2016年の夏季五輪に向けて、国内の候補都市を来年8月末までに一本化するという。既に手をあげている東京都、福岡市や模索中の札幌市は、五輪の開催を景気回復や道路、新幹線整備などの「起爆剤」とみているそうだ。

 五輪は独特の輝きを放つ催しだ。肥大化や招致競争の過熱、選手の薬物汚染などの問題は深刻だが、いつも多くの感動的な場面が生まれ、人を酔わせる。開催される都市や国の夢を担ってきた。

 東京五輪は、焦土からの完全な復興を国際社会に示すという戦後日本の大きな夢を背負っていた。それが1964年、昭和39年の秋に実現したとも言えるが、一方で、五輪成功の旗印のもとに、街は大きく造りかえられた。

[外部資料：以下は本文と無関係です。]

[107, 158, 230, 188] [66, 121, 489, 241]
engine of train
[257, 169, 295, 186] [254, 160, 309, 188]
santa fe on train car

 五輪の少し前の東京を舞台にした映画「ALWAYS 三丁目の夕日」(山崎貴監督)が公開されている。東京タワーが建設中だった昭和33年の都心の街での、さまざまな人模様が描かれる。大通りはともかく、裏通りと路地の多くは、自動車ではなく、まだ人と自転車のものだった。

 東京での職場は光り輝いているものと思い描いてきた集団就職の少女の夢が、いったんは破れる。しかし、そこには、路地の網の目のように張り巡らされた人の心の結びつきがあった。

 東京に限らず、改造の度に、都会からはこうした心の路地や自然が失われてきた。もし2016年に五輪が来たら、その都市はどんな変化をするのだろうか。巨額の出資を伴う「起爆剤」や「再開発」が、残されていた貴重なものすら取り払うことのないように願いたい。